Thank you to Kregel Publications for providing me with a copy of this book in exchange for this review.

Unless a Seed falls. . .

Today is Memorial Day and in honor of the day, the Pacific Northwest Sun retreated to her home behind the cloud. The gentle wind blows as flags fly at half mast, and the rain falls. I look out at our yard. I am losing my battle with the weeds and I am planning my next assault on their domain but for now the solemnity of the day and the wet earth brings an uneasy truce. Do they wince knowing that their days are numbered? Or do they laugh trusting the strength of their number and their subterranean strength?

I look at my garden plot.  On the advice of my aunt, I got all my seed and seedlings in the ground this weekend, with the exception of my tomato plants which I will nurse  for a couple more weeks until the warmth of the coming summer arrives and they will take their place along the side of the house.  So on a day when my country honors their dead, I look for signs of life, practicing resurrection with last year’s seed.

With a vivid metaphor, Jesus once predicted his own death, “The hour has come for the Son of Man to be glorified. Very truly I tell you, unless a kernel of wheat falls to the ground and dies, it remains only a single seed. But if it dies it reproduces many seeds. Those who love their life will lose it, while those who hate their life in this world will keep it for eternal life” (John 12:23-25). The image is of wheat at the end of harvest. The plant, in its death throws lets her seed fall to the ground. From that death came life. The seeds I planted over the last several weeks came from plants long dead. They came to me in tiny packages. I wrested them from these  paper bag sepulchers and laid them in the earth, and as quick as three days later, life sprang out of death.  With this image Jesus showed us how his death, would inaugurate a movement more potent and tenacious than the weeds that threaten my lawn.

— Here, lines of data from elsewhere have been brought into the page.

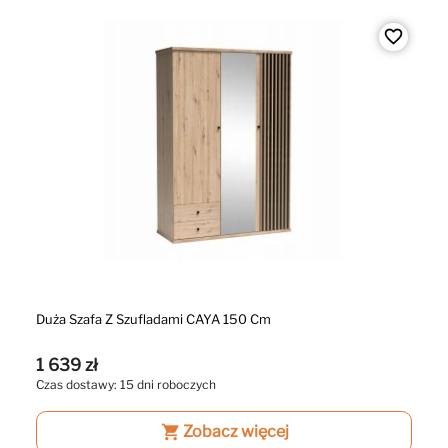
favorite_border
Duża Szafa Z Szufladami CAYA 150 Cm
1 639 zł
Czas dostawy: 15 dni roboczych
shopping_cart
Zobacz więcej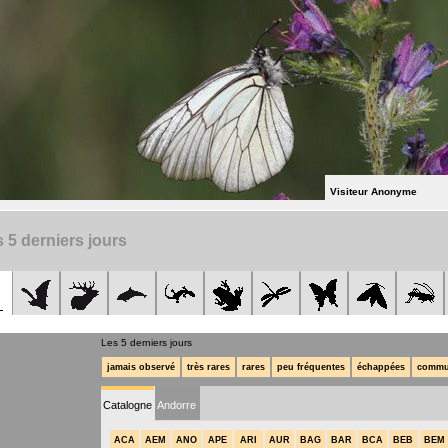
Visiteur Anonyme
 5 derniers jours
Les 5 derniers jours
jamais observé
très rares
rares
peu fréquentes
échappées
commu
Catalogne
Andorre
ACA
AEM
ANO
APE
ARI
AUR
BAG
BAR
BCA
BEB
BEM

But it isn’t Jesus’ death we remember today (though we remember it always) but the death of American soliders, service men and women, who gave their lives for their country. The life I live here in a little suburban town on the verge of Canada was enabled by the sacrifice of others. The  pleasures and freedoms I enjoy and take for granted as my inalienable right, are mine because someone died to purchase this freedom.  This is a fact, and it is fitting to honor those who gave their life. I may sometimes balk at the justice and justification for the wars we find ourselves in, but I also know that the way of life that is possible in America and the way of life I love, was bought by another’s sacrifce.  I say this, as someone with pacifist leanings who hates the way war kills and destroys and forces us to demonize an enemy we fail to pray for.

But it is also a mixed blessing.  What life springs from the death of a solider? Americans like me discard these dead like the husks of old seed and feel entitlement without sacrifice. Americans like me (and you) have benefit from the spoils of war–manifest destiny and fruit from other men’s fields.  We have defended capitalism in the free world by sometimes supporting despots ever bit as bad as those we depose; We have destroyed terrorist networks but alienated our friends and sympathizers.  We have exacted revenge on our enemies under the guise of peace.  We sow to the wind, and reap the whirlwind with American service men and women killed across the globe.

Now, I know some will see the above paragraph as naive and you are probably right. I have no desire to dishonor our dead or the service people who currently serve.  They have given their lives for this country and I reap the benefits. But their death did not bring us the sort of freedom we have in Christ. There death, however noble, also enables the ugly American to use and abuse this earth’s resources and believe  we are entitled to everything.  From death springs life, but whose life? What death?

So this Memorial Day I honor our fallen soldiers for the blessings they have given us and hope for the peace and brotherhood that comes through Christ.